Posted on:2003-03-23Degree:Ph.DType:Dissertation
University:Brandeis UniversityCandidate:Watts, David MichaelFull Text:PDF
GTID:1466390011490128Subject:Modern history
Abstract/Summary:
This dissertation is a comparative history of German forced labor deportations from Belgium during the two World Wars. It examines forced labor recruitment for Germany in Belgium, which was the one nation from which Germany deported forced laborers during both wars. At issue is the effectiveness of forced labor conscription for replacing skilled workers conscripted into the German military. Further, it examines how the First World War experience shaped subsequent German and Belgian policies during the Second World War.
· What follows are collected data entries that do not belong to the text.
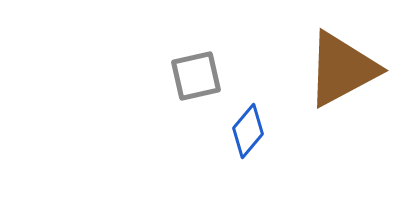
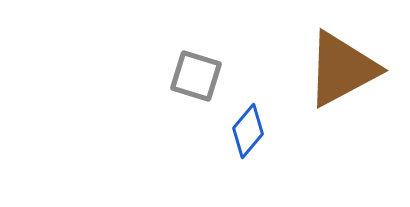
gray square: rotated 30 degrees clockwise
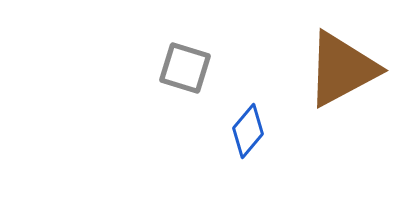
gray square: moved 11 px left, 8 px up
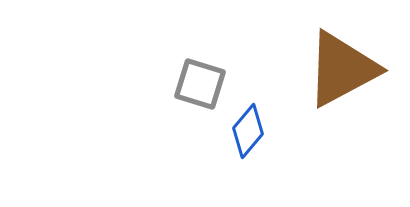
gray square: moved 15 px right, 16 px down
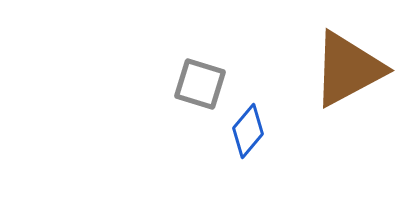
brown triangle: moved 6 px right
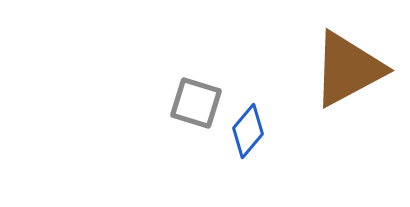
gray square: moved 4 px left, 19 px down
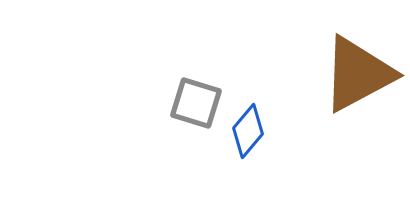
brown triangle: moved 10 px right, 5 px down
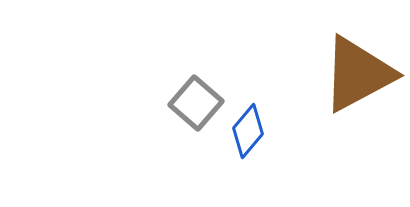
gray square: rotated 24 degrees clockwise
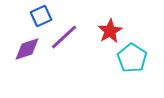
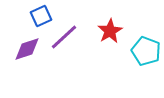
cyan pentagon: moved 14 px right, 7 px up; rotated 12 degrees counterclockwise
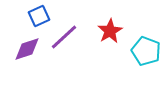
blue square: moved 2 px left
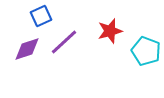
blue square: moved 2 px right
red star: rotated 15 degrees clockwise
purple line: moved 5 px down
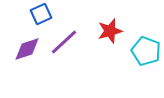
blue square: moved 2 px up
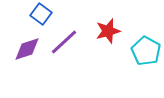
blue square: rotated 30 degrees counterclockwise
red star: moved 2 px left
cyan pentagon: rotated 8 degrees clockwise
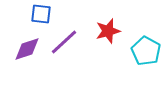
blue square: rotated 30 degrees counterclockwise
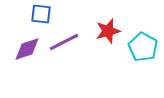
purple line: rotated 16 degrees clockwise
cyan pentagon: moved 3 px left, 4 px up
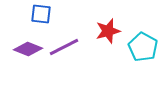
purple line: moved 5 px down
purple diamond: moved 1 px right; rotated 40 degrees clockwise
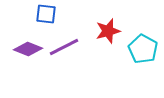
blue square: moved 5 px right
cyan pentagon: moved 2 px down
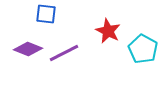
red star: rotated 30 degrees counterclockwise
purple line: moved 6 px down
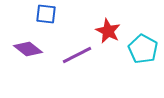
purple diamond: rotated 16 degrees clockwise
purple line: moved 13 px right, 2 px down
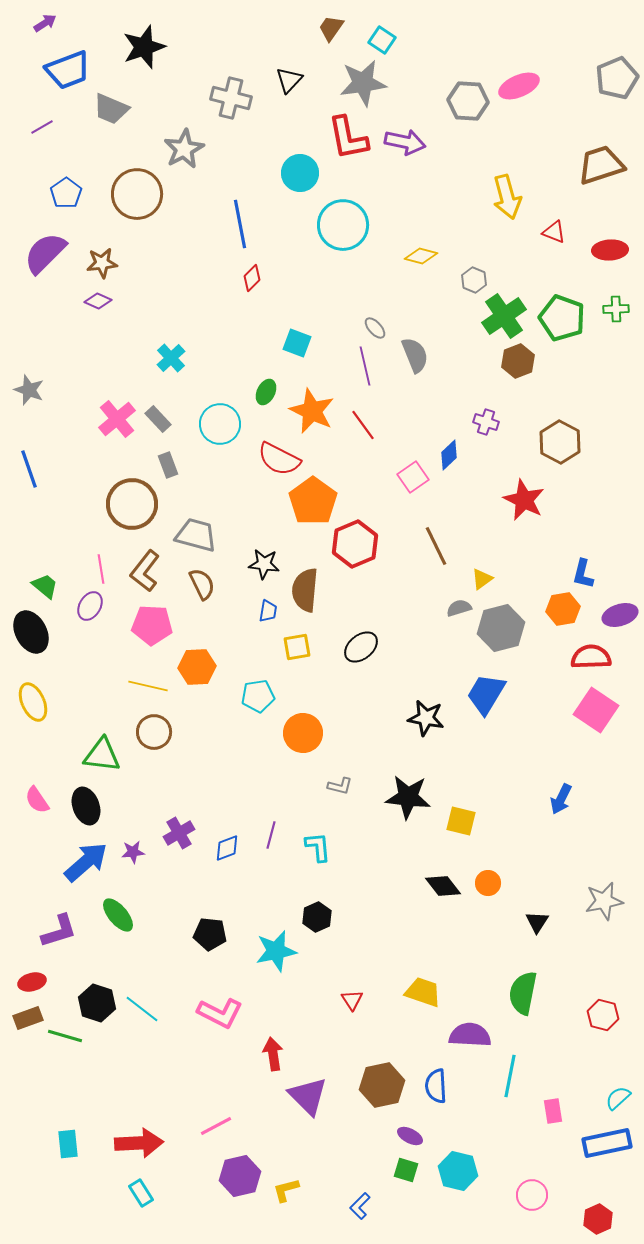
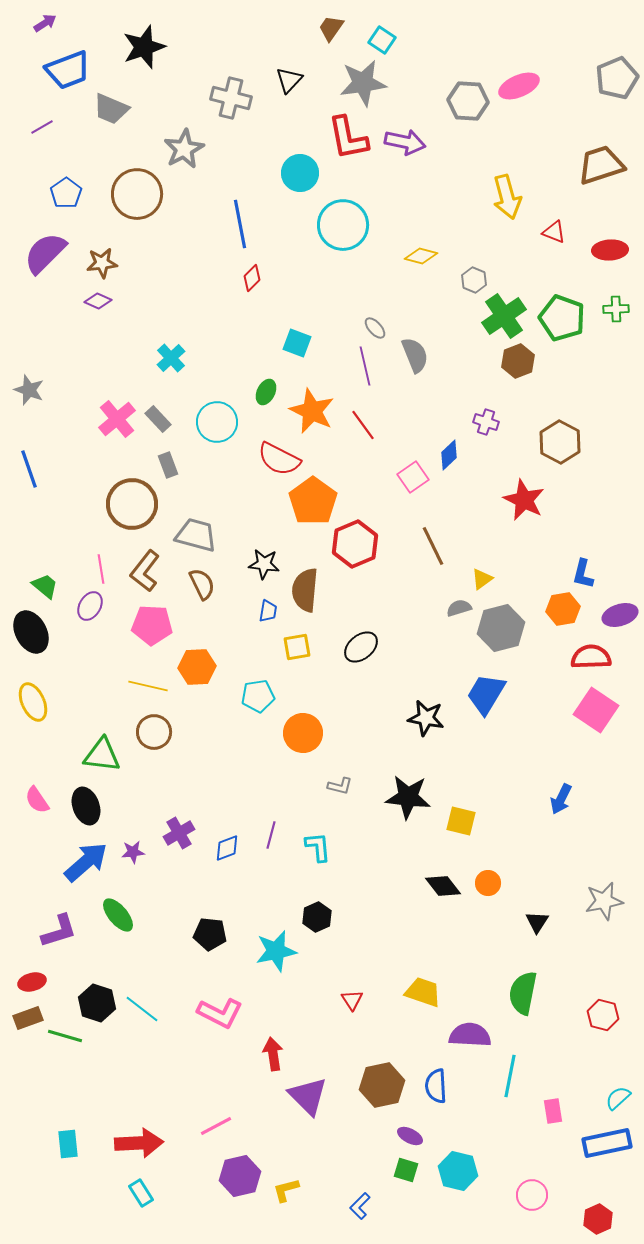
cyan circle at (220, 424): moved 3 px left, 2 px up
brown line at (436, 546): moved 3 px left
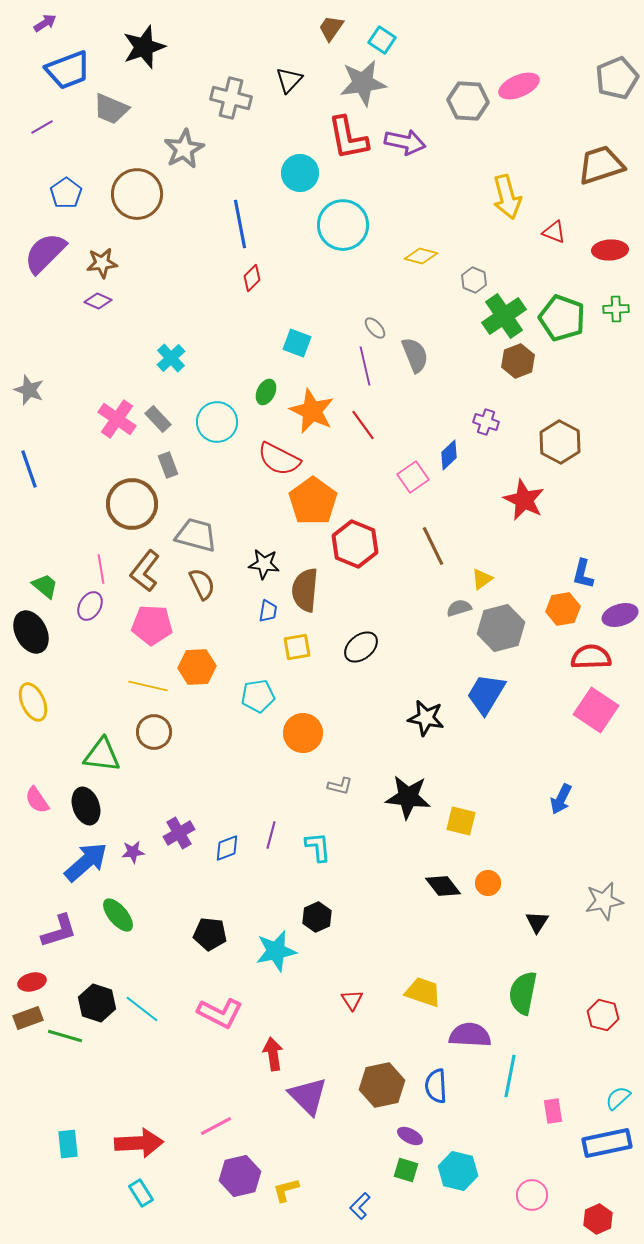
pink cross at (117, 419): rotated 15 degrees counterclockwise
red hexagon at (355, 544): rotated 15 degrees counterclockwise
Additionally, given that Germany's First World War Belgian conscript labor policy was not successful and was quickly replaced, why was labor conscription reintroduced into Belgium during 1942? Lastly the dissertation examines the national legacies left by conscript labor and places labor conscription in the larger context of German foreign labor history.;The research for this work based on the holdings of the Royal Belgian Archives, the Federal German archives, the Center for Victims of the War in Brussels, the Center for Second World War Research, and the North Rhine Westphalian Business Archives in Cologne, as well as the Bayer, Krupp, and Mannesmann Archives.;The dissertation demonstrates that during World War I deportation was an economic and political debacle which failed to increase German production. During the Second World War, however, Germany initially applied lessons in voluntary labor recruitment from the First World War to good effect. This initially made Belgium one of the most productive, best administered regions in German-occupied Europe. Later, as the tide of war changed, forced labor was again imposed in occupied Belgium causing an increasingly unproductive drain on German resources.